Get back to me at once, man. Your lack of communication is proving to be almost as irritating as Mrs Aviva’s obvious lack of brain cells.

Gilbert Murray


From: Gilbert Murray

To: Rossy Kofi

Subject: Dr Okita has made a mess of everything

Sent: Sun, 24 Dec 2006 10:23:56

Dear Ms Kofi,

I am sorry to report that Dr Okita and his useless assistant Mrs Aviva seem to have made a mess of everything. They’ve failed time and time again to pick up the money that I transferred to them, and now they’ve stopped communicating altogether. I can only think that the bank must have closed for the Christmas holidays now.
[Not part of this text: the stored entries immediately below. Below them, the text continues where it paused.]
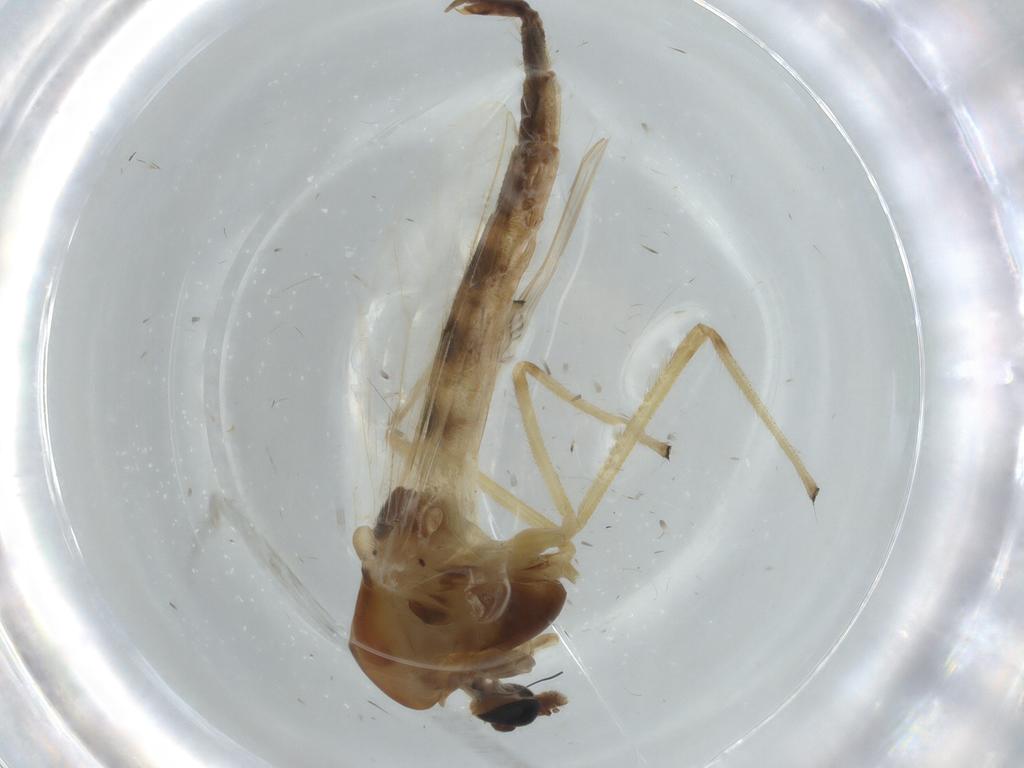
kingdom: Animalia
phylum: Arthropoda
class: Insecta
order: Diptera
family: Chironomidae
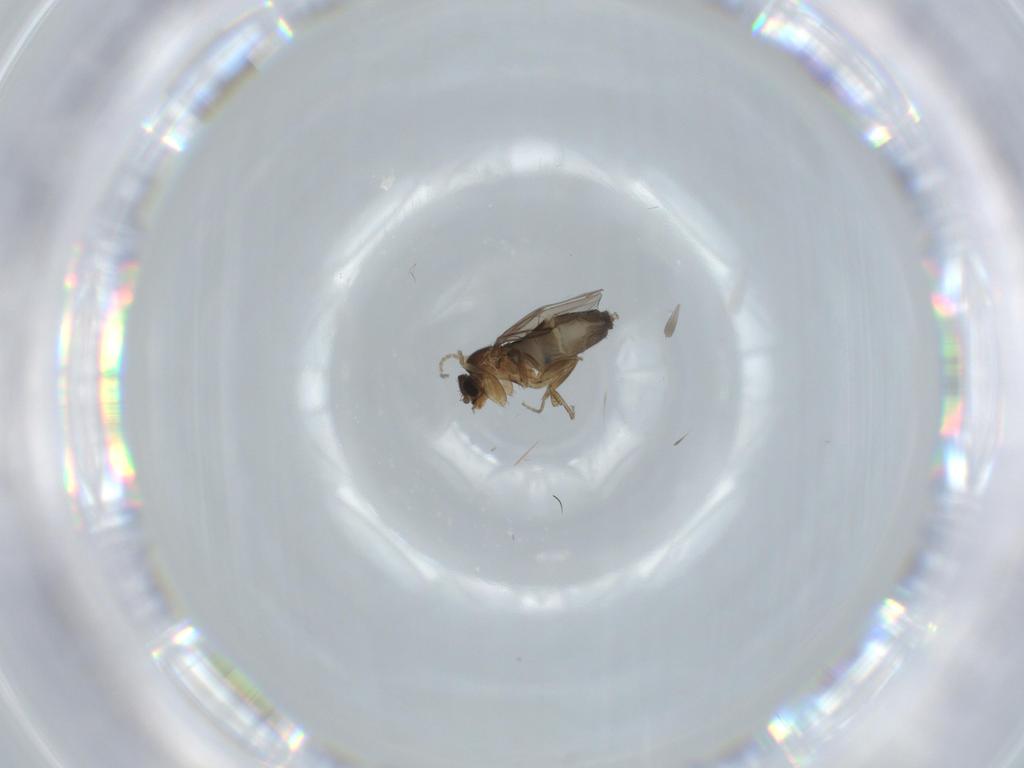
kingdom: Animalia
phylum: Arthropoda
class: Insecta
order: Diptera
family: Phoridae
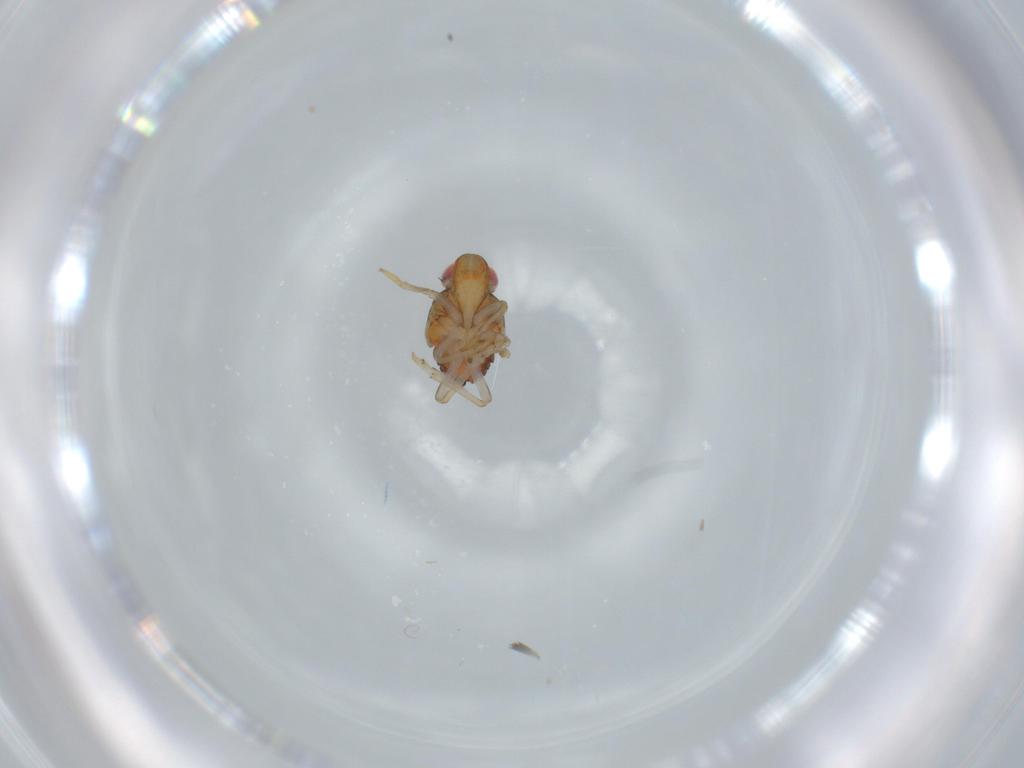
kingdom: Animalia
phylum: Arthropoda
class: Insecta
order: Hemiptera
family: Issidae
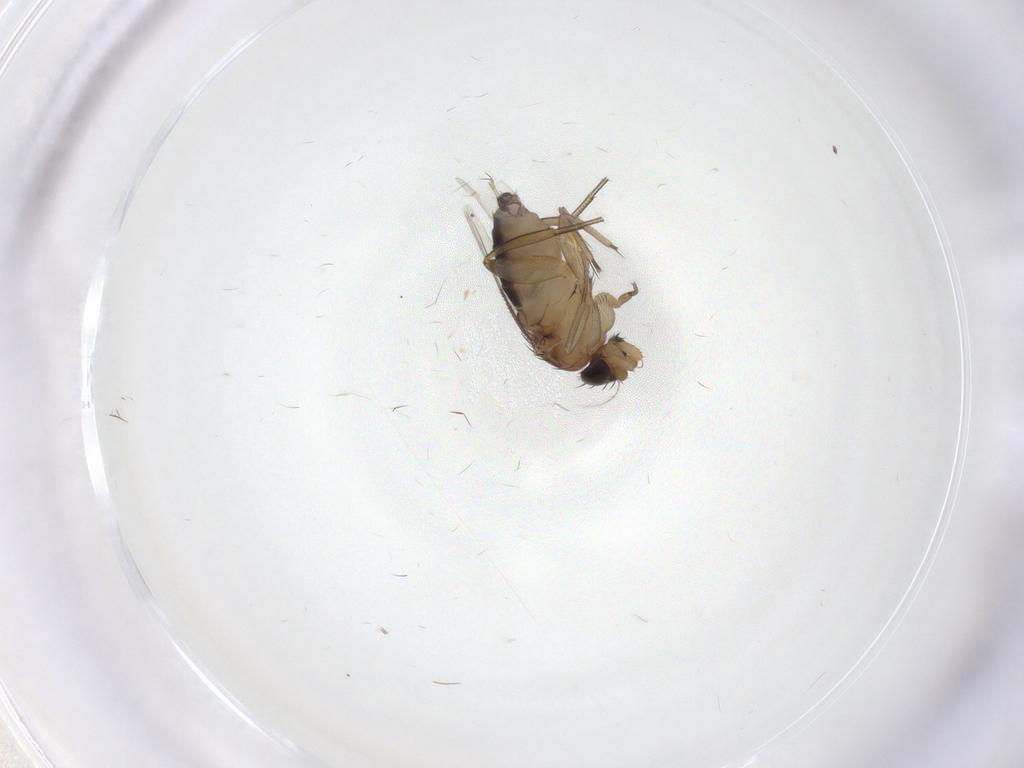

I’m sorry that we didn’t manage to get you out of that hotel before the festive season. Never mind my dear; try to put a brave face on things. At least you know that you’ll be able to pay your hotel bill now by selling your body to well-off businessmen. It’s just a pity that you’re not doing it over here in Massage in the Marsh. Oh well, we can’t have everything. I’ll just have to look elsewhere for a new working girl.